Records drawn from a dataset
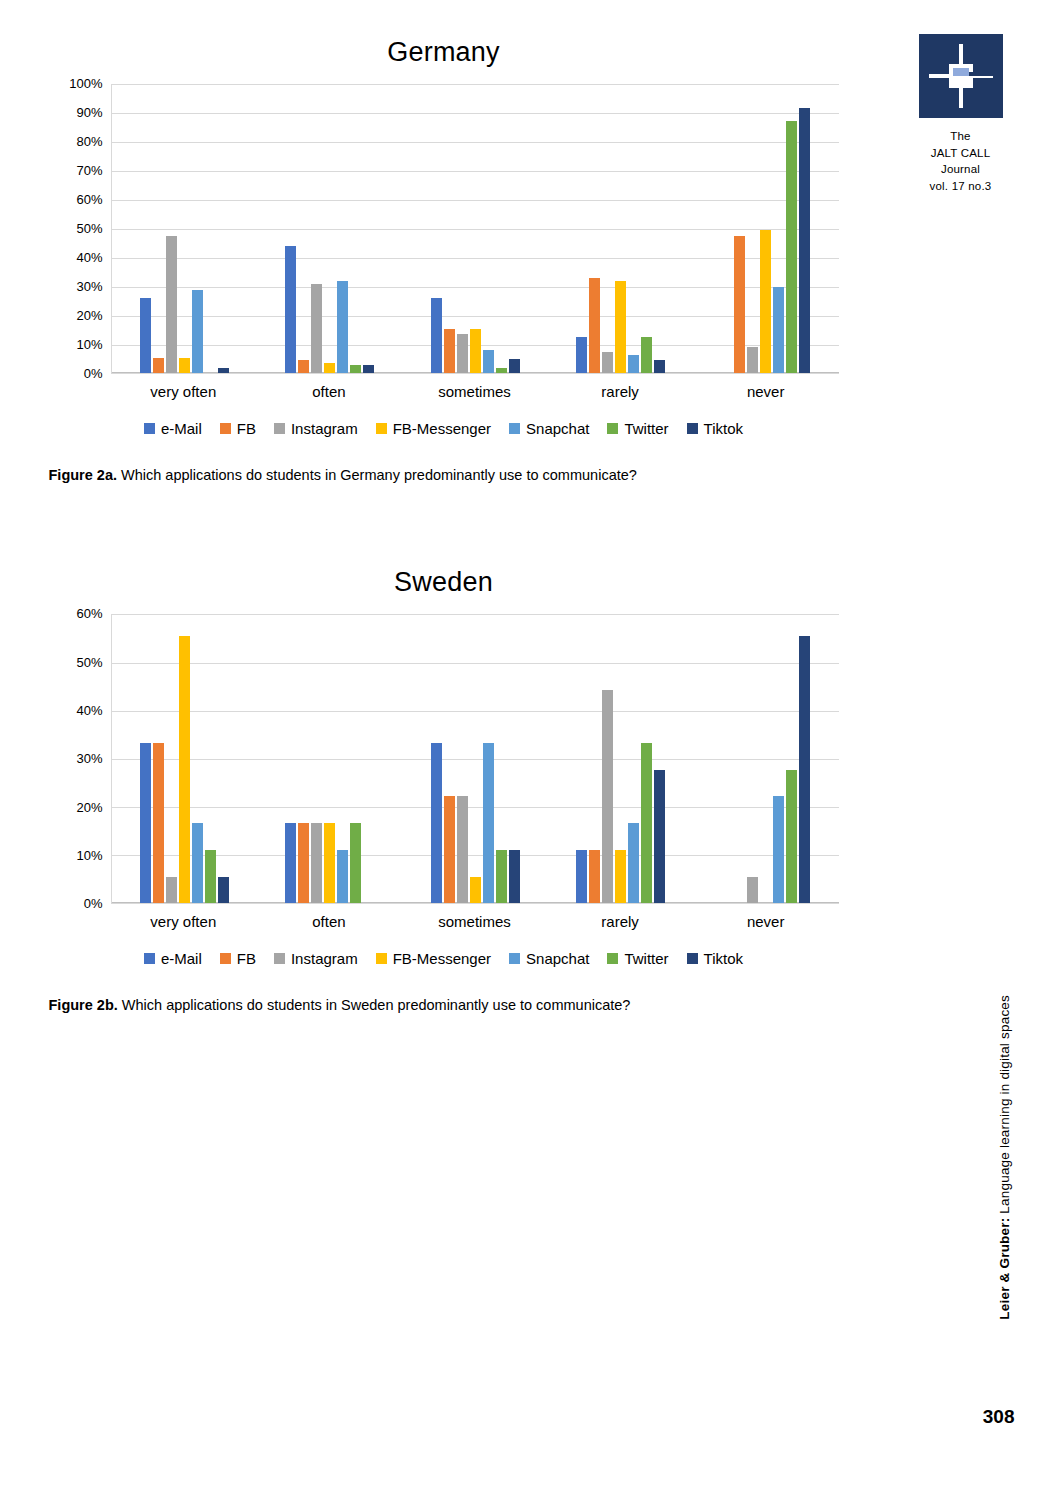The
JALT CALL
Journal
vol. 17 no.3
Leier & Gruber: Language learning in digital spaces
308
Germany
100% 90% 80% 70% 60% 50% 40% 30% 20% 10% 0%
very often often sometimes rarely never
e-Mail FB Instagram FB-Messenger Snapchat Twitter Tiktok
Figure 2a. Which applications do students in Germany predominantly use to communicate?
Sweden
60% 50% 40% 30% 20% 10% 0%
very often often sometimes rarely never
e-Mail FB Instagram FB-Messenger Snapchat Twitter Tiktok
Figure 2b. Which applications do students in Sweden predominantly use to communicate?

§ **ABOUT THIS EXERCISE**: Search the entries for the word "applications". Copy each line where it appears.

§ **SOLVED EXERCISE**:
Figure 2a. Which applications do students in Germany predominantly use to communicate?
Figure 2b. Which applications do students in Sweden predominantly use to communicate?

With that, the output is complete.